2 Şubat 2012 Perşembe

KAR TANESİ

Uzaktan seyrediyorum. Bütün hareketlerini ezberliyorum. Seni, milyonlarca insan arasından seçebilecek kadar öğreniyorum. Ve bir gün senin hiç haberin yokken, aniden sana doğru serbest düşüşe geçiyorum. Önce saçlarının kokusu geliyor, sonra alnını görüyorum. Kısacık bir an gözlerine bakıyorum. Sen de bana bakıyorsun sanki.. Emin olamıyorum. Boynunun beyazlığına şaşırarak, göğsüne yaklaşıyorum. Göğüs kafesinin içindeki kalp, ben tam da önündeyken daha hızlı çarpar mı? Sezmelisin varlığımı, hadi! Nabzının yükselişini duymayı umut ediyorum. Ama yok, kalbin de beni görmüyor. El bileklerine bakarken hala kalp atışlarını duymayı bekliyorum çaresizce.. Yok.
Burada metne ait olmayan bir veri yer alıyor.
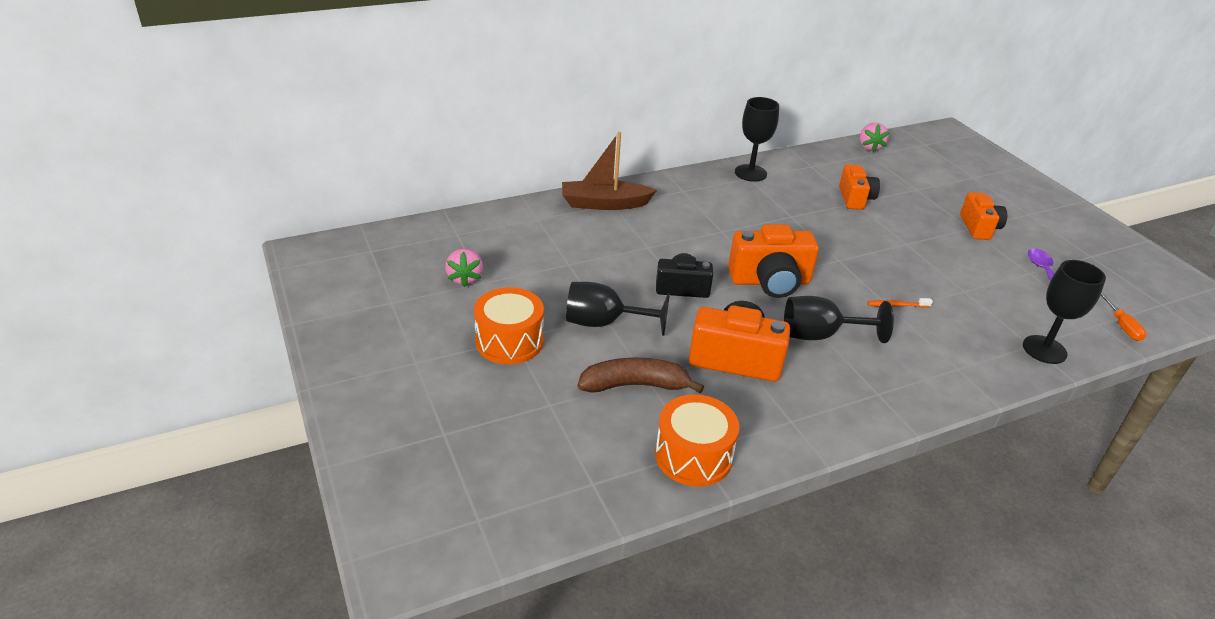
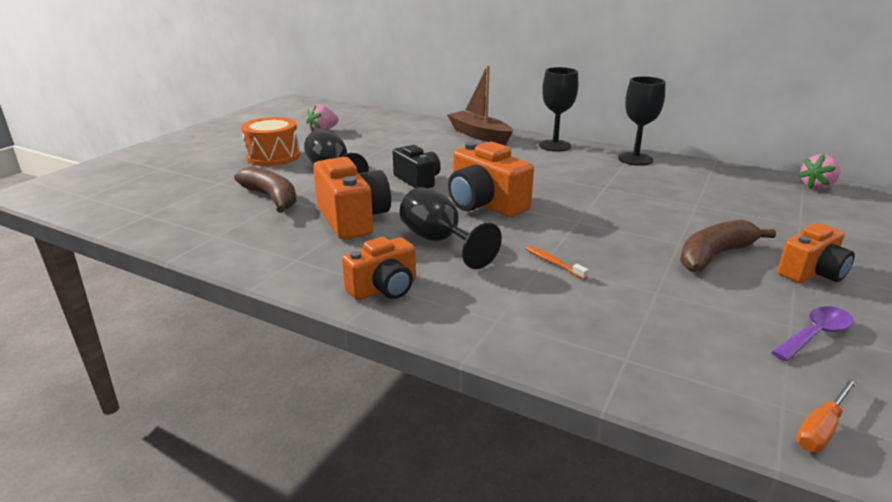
camera: 55 degrees right, 10 degrees down
(693, 456) = (208, 236): orange drum -> none
(855, 198) = (702, 203): orange camera -> orange camera (384, 288)
(934, 243) = (714, 255): none -> brown banana
(1044, 349) = (634, 370): black goblet -> black goblet (555, 146)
Ani bir rüzgarla kendimi dizlerinde buluyorum. Ve çok geçmeden de ayakkabının ucundayım. Parlak, şeffaf bir su damlasıyım artık, eridim. Başını azıcık öne eğsen kendini görebilirsin bende. Bu benim son umudum ama sen boyacı çocuğa sesleniyorsun "Şışşt ufaklık, parlatsana şu ayakkabılarımı."
Niye şaşırıyorum ki; kendine eğilmeyen, bana eğilir mi?